I'm not going to waste any space telling you how great previous versions of Toast have been - there are too many new features to talk about. Suffice to say, Toast has been used and loved by all since CD burners were made affordable. No other company has been able to change that, except perhaps Apple. While many of Toast's features have recently been incorporated into the Mac OS and iApps lately, Toast still offers much that makes it a worthwhile purchase. In times gone by, Toast was bundled with CD burners. Now, most Macs come with a burner, and manufacturers of third-party burners are too price-sensitive to it. The interface is much as it was before: you can choose any format for your CD or DVD - they are divided into data, audio, video and direct copying. But that's just the start.
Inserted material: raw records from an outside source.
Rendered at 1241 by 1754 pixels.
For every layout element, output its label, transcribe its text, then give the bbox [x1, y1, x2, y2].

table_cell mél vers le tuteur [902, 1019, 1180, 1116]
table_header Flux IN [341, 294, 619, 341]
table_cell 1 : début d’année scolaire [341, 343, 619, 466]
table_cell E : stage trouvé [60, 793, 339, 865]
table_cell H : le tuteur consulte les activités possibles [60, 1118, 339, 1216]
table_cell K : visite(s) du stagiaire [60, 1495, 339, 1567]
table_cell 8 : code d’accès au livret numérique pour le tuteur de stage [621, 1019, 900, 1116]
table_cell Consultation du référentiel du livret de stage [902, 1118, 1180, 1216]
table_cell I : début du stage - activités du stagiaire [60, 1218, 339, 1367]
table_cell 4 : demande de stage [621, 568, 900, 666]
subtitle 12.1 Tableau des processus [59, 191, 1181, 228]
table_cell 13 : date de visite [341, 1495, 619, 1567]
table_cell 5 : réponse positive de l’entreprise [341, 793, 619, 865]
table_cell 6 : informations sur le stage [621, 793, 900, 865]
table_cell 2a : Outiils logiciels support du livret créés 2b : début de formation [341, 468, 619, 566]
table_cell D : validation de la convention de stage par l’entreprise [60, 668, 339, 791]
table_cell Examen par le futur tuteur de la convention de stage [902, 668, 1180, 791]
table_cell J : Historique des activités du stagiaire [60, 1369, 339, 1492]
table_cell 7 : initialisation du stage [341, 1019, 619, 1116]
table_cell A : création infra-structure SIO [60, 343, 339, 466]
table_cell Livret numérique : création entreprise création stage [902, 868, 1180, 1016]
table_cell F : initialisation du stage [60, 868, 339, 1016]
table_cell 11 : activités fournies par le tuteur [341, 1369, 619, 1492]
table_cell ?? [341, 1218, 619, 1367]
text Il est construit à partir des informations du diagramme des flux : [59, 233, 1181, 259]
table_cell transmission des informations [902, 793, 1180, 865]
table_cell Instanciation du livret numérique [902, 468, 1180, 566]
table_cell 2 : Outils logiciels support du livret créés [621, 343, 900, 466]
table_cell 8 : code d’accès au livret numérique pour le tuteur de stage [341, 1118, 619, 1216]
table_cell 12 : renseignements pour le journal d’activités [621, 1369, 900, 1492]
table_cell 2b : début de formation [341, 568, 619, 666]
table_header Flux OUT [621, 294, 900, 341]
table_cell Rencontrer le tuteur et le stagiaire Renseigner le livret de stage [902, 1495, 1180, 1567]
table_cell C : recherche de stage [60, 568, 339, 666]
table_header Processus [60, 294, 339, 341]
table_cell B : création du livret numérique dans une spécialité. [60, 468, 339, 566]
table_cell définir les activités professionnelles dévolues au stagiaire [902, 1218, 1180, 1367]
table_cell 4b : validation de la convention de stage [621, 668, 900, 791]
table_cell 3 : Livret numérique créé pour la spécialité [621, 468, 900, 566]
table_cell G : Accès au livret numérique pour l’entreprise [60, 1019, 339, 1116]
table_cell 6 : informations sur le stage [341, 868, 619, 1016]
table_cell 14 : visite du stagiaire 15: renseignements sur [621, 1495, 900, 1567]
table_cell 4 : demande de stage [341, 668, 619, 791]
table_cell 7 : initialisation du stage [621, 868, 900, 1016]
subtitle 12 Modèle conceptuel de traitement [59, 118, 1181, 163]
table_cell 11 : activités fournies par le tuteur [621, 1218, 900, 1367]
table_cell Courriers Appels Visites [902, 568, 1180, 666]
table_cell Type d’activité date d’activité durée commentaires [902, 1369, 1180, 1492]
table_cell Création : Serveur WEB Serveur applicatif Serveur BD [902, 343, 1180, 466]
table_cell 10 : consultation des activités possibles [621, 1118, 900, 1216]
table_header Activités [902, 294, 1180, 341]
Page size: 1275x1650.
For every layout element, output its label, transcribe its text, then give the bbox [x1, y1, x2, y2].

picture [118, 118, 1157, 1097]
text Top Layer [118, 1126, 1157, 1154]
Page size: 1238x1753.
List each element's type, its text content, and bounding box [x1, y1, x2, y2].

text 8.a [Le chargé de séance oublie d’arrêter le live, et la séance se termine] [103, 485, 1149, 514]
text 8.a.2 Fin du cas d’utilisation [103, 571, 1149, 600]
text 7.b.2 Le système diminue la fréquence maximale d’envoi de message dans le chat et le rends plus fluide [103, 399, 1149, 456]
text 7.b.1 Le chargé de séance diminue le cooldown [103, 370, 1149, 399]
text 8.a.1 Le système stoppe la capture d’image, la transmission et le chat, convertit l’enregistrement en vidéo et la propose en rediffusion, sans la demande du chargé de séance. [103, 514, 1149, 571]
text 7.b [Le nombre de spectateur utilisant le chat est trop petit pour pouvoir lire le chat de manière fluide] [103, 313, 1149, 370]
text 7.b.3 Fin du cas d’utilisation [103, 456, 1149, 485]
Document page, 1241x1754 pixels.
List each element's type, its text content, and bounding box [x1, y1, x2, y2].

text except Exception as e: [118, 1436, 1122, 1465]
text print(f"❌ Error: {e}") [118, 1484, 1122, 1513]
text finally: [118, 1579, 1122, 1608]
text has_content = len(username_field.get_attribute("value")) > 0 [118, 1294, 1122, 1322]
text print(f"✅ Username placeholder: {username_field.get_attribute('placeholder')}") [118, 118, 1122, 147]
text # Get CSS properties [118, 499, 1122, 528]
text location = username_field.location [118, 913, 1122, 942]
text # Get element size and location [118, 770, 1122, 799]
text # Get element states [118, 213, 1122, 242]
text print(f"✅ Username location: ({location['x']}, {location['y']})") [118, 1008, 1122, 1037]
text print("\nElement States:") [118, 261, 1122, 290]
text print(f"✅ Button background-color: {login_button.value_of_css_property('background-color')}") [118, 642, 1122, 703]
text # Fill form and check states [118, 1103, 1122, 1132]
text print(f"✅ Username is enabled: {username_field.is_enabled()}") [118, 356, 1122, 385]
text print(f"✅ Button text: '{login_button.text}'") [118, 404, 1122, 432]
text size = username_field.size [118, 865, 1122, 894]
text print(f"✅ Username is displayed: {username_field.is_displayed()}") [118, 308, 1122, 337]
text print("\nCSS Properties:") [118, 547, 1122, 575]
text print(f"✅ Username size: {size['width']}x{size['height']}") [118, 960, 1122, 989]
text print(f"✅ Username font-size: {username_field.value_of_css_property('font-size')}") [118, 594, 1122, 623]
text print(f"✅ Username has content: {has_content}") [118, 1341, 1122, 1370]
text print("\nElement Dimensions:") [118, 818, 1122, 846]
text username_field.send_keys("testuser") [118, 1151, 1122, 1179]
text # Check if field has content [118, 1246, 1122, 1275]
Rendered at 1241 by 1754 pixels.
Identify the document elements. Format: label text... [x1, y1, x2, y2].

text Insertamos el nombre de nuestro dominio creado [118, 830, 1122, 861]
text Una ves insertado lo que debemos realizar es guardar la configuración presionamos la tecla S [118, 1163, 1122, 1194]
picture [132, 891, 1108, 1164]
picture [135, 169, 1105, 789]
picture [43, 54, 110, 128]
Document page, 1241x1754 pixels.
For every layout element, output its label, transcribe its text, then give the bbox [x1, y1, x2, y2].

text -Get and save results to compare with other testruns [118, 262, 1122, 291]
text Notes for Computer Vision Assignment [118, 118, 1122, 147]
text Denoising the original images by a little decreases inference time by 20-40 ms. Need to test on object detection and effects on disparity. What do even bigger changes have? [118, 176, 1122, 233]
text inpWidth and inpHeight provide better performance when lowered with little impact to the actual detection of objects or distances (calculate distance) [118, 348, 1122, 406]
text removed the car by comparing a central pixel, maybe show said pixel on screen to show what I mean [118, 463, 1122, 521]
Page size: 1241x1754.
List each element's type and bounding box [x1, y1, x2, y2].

A new version of CD Spin doctor is included, and it introduces further controls over the sound of your music. It's designed to help you digitize analogue music - vinyl, cassette, or reel-to-reel. The recorded audio is then filtered and tweaked to eliminate hiss, crackle and clicks. Each aspect has a slider that can be adjusted. I took an ancient Pink Floyd album and imported it using CD Spin Doctor. It did an amazing job of cleaning it up, and the extra effects made it sound better than the original. They used to call this digital remastering, and though the pros may have more-sophisticated tools, this works very well. In theory CD Spin Doctor can also take a whole album and split it into individual tracks. However, the continuous nature of a Pink Floyd album did confuse it. I'm sure it would work better on something less experimental. Label-making
Once you've done the remastering, Toast can be used to make a CD that will play in your stereo - but CDs with felt-pen writing on them are so tacky. Fear not - Toast comes to the rescue with Discus. Discus is an application to design labels and inserts for CDs and jewel cases. It's basic enough for kids to use, yet sophisticated enough to be customizable. Simply choose a template - it includes dozens for just about all the label-media available. It also includes templates for CD card inserts, but as this is the lite version, there are some bits missing. If you want to make DVD case inserts or audiocassette labels, you need to buy an upgrade from Magic Mouse ($39, The final extra application included is called Motion Pictures. Contrary to its name, it's an application for still images, which it puts together in slide shows. It uses what Apple calls the Ken Burns Effect to make the images come to life. If you're unfamiliar with the effect, it's the kind used in documentaries where still pictures are slowly panned, zoomed, and blended into one another. It's very effective, especially when set to music. The finished product can then be burnt to CD or DVD to share with family and friends. Plug and Burn is another new feature. This allows the user to archive digital-video footage before editing. Simply plug a DV camera into the FireWire drive and choose DVD, SVCD, or VCD from the menu. You can burn directly onto your disc without any fuss. This works well if you want to give somebody a rough, unedited version as a quick first look at your movie. The final - and possibly the most innovative feature - is ToastAnywhere. ToastAnywhere lets users burn CDs even if they don't have a CD player. Well, sort of. It lets you burn CDs across the network using Rendezvous. This means that if you have ten people in an office, but only one CD burner, all you need is extra copies of Toast. The interface is exactly the same, but users select a CD or DVD drive on somebody else's machine. The file is then transferred and burnt in the remote drive.